Multiscale Fusion Graph Convolutional Networks for Hyperspectral Image Classification
Conference: CAIBDA 2022 - 2nd International Conference on Artificial Intelligence, Big Data and Algorithms
06/17/2022 - 06/19/2022 at Nanjing, China
Proceedings: CAIBDA 2022
Pages: 6Language: englishTyp: PDF
Authors:
Wang, Lei (School of Computer Science, Shaanxi Normal University, Xi’an, China & School of Mathematics and Computer Application, Shangluo University, Shangluo, China & Engineering Research Center of Qinling Health Welfare Big Data, Universities of Shaanxi Province, Shangluo, China)
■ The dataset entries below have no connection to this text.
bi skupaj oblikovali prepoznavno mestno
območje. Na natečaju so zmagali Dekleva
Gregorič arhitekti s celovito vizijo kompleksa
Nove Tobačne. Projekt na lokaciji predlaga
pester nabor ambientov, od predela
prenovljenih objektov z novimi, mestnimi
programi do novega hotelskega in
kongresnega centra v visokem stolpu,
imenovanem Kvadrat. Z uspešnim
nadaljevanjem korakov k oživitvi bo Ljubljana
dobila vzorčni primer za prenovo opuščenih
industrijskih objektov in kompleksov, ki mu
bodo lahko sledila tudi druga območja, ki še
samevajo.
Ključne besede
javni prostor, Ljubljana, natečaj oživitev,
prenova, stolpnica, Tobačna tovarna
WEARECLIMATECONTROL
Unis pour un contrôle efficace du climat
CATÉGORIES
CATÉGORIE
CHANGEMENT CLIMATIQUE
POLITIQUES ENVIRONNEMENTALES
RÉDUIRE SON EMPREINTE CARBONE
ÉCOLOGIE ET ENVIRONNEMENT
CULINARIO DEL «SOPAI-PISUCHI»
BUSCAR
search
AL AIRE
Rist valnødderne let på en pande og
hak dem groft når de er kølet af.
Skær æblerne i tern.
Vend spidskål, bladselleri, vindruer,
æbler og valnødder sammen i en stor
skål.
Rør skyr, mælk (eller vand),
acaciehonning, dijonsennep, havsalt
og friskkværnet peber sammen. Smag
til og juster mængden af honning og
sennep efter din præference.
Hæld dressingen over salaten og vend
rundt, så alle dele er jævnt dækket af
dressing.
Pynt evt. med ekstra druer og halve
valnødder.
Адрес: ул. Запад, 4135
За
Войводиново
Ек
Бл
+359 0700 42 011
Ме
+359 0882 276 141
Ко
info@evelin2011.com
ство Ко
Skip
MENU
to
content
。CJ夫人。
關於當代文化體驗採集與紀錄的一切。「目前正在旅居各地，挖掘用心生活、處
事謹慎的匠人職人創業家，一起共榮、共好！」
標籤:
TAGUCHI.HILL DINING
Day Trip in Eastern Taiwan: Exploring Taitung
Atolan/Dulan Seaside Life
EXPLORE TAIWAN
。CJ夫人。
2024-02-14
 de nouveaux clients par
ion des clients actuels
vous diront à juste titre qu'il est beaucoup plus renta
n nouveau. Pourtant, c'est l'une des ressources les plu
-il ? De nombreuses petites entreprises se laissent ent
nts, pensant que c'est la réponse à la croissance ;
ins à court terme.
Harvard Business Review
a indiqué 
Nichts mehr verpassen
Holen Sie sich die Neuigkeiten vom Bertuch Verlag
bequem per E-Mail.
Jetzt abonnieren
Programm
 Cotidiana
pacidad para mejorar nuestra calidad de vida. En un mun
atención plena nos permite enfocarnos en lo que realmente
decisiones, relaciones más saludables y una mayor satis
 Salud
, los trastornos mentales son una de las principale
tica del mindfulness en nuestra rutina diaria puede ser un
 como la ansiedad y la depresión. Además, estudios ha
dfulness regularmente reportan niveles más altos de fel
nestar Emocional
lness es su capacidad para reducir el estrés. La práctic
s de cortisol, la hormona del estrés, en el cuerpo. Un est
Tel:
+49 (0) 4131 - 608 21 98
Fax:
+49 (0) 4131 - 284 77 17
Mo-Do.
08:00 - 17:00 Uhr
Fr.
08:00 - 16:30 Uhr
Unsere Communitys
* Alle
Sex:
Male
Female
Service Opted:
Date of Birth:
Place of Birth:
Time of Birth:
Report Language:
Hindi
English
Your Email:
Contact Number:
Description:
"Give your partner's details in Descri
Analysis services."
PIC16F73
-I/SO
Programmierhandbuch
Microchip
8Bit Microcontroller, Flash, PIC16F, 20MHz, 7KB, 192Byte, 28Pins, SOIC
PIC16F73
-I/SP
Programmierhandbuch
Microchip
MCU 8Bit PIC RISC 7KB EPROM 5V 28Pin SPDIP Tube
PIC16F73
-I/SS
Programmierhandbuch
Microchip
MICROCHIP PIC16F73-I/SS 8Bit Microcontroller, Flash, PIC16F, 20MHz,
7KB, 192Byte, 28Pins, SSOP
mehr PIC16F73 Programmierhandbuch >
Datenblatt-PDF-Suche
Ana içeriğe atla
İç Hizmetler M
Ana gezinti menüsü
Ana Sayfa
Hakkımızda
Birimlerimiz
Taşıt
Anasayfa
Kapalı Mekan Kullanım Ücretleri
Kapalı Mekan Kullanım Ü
Wang, Xili (School of Computer Science, Shaanxi Normal University, Xi’an, China)
Abstract:
Graph neural network (GNN) has shown remarkable performance in many fields, such as edge prediction, node classification, etc. However, the traditional graph neural network can only accept the full graph to train the model, which leads to a very high computational complexity. Besides, the lack of multi-scale mechanism limits the actual classification performance. In this paper, we propose a multiscale fusion model based on graph convolutional network (GCN) and convolutional neural network (CNN) for hyperspectral image (HSI) classification tasks. This model can first sample randomly from the full graph to subgraphs of different scales, then trains GCN on sub-graphs of different scales and extract features, and finally integrates the spatial-spectral features extracted by multi-scale CNN classifier and the structural features extracted by multi-scale GCN for end-to-end mini-batch joint training. Experiments on two real HSI data s demonstrate that the proposed method significantly improves the classification performance compared with other comparison methods.